Destroying computers

Major Variola (ret) mv at cdc.gov
Thu Jun 19 07:41:52 PDT 2003


At 01:07 AM 6/19/03 -0400, Tyler Durden wrote:
> Methinks Mr Hatch is not a very bright man.

A Southern senator.  Need I say more?

Usual suspect wrote:
>>If Orrin Hatch proposes such a thing, we can propose technologies
which
>>identify those from .gov or .mil or other Congress/Gov't. domains and
send
>>lethal viruses and suchlike back to them to destroy their machines  if
they
>>illegally connect to our machines.

Trivial to do, and legal, if they are advised and consent by clicking
through.
M$'s auto bug- / RAMsnooping- reporting is legal since the lUsers
agreed.
One man's trojan is another's remote control / file sharing program,
baby.
Similarly an encryption program that won't decrypt without a license.

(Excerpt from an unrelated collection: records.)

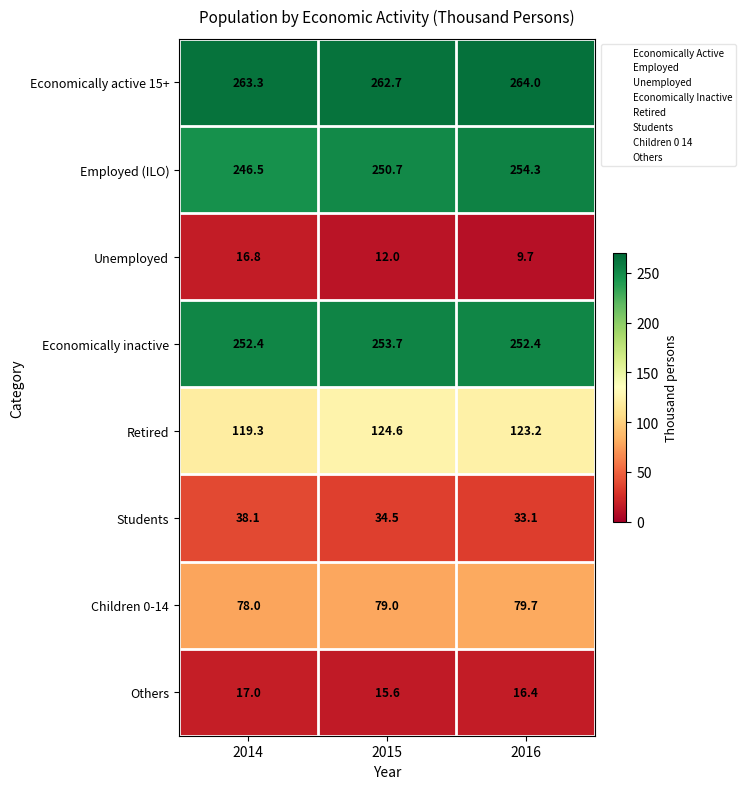

Which series has the widest spread of values?

Employed (ILO)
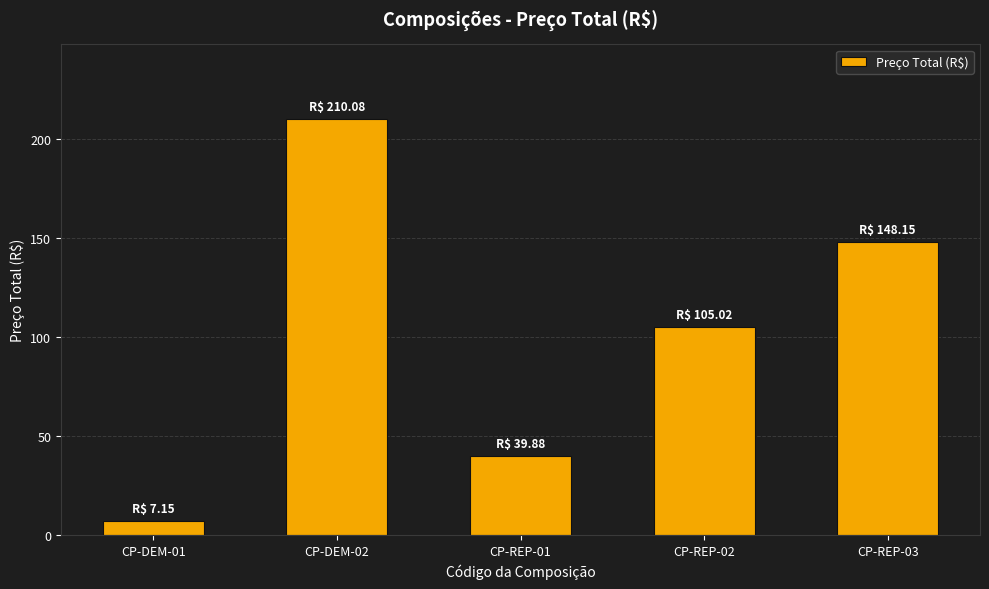

What is the approximate value at CP-DEM-01?

7.2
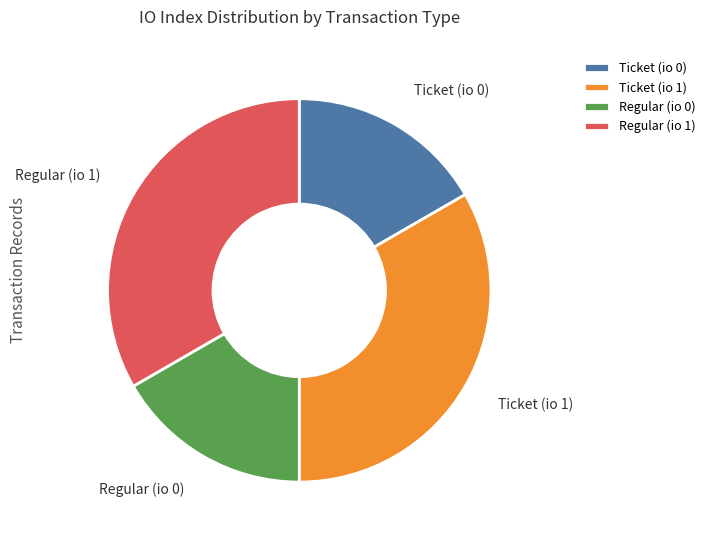

Does any single category account for the majority?

No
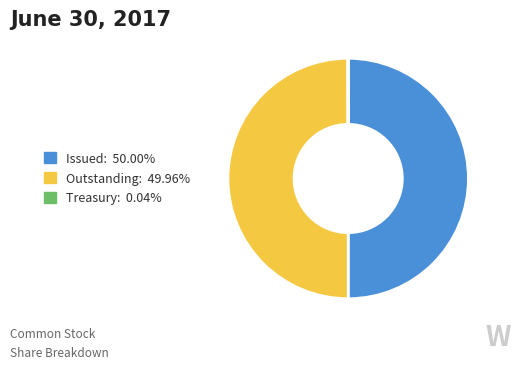

What is the ratio of the value at Outstanding: 49.96% to the value at Issued: 50.00%?

1.0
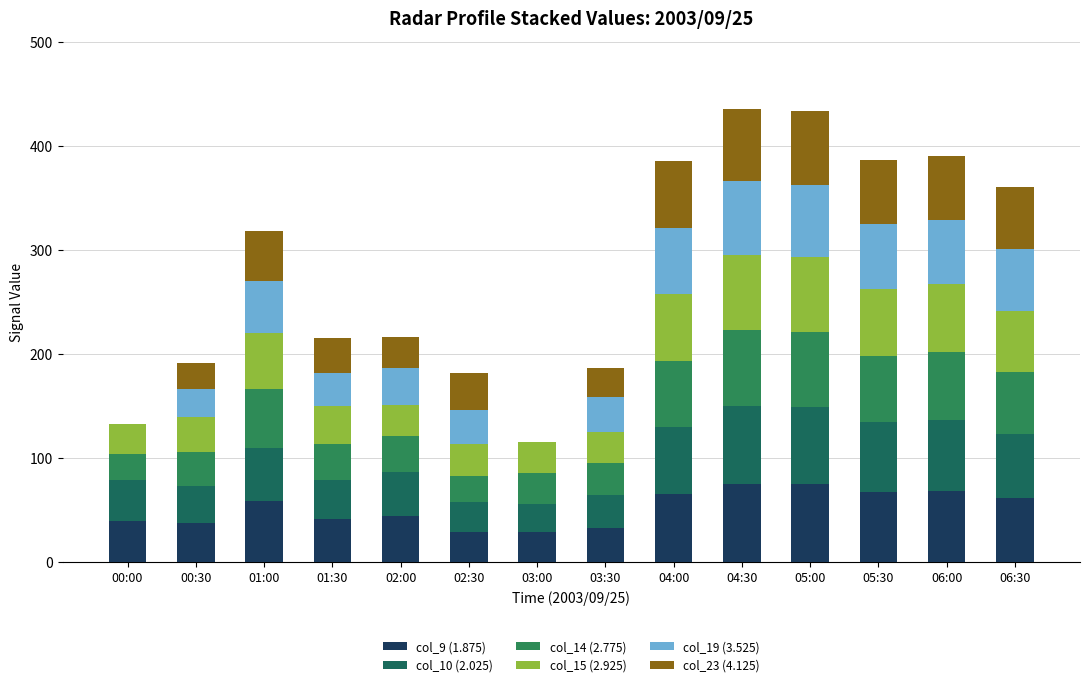

At how many categories does at least one series exceed 74?

2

I have often considered releasing binaries with a EULA that stipulates
various actions taken if found to be running on machines whose IP
address
reverse-lookups to an evil, (specified) TLD.  No different than a demo
program that won't save results without a license; if the license is
granted
automatically for non-evil TLDs.  Similarly with M$'s auto posting of
RAM.

Of course, that astronomy Professor Usher would be pretty bummed when
his research was toasted by an RIAA killbot, but then the Prof employs a

provocatory surname, no?  "Collateral damage" -hey, he could change his
name, after all.  Maybe to David Nelson :-)

----
If programmers are liable for security flaws in code, are legislators
liable
for unconstitutional laws they pass?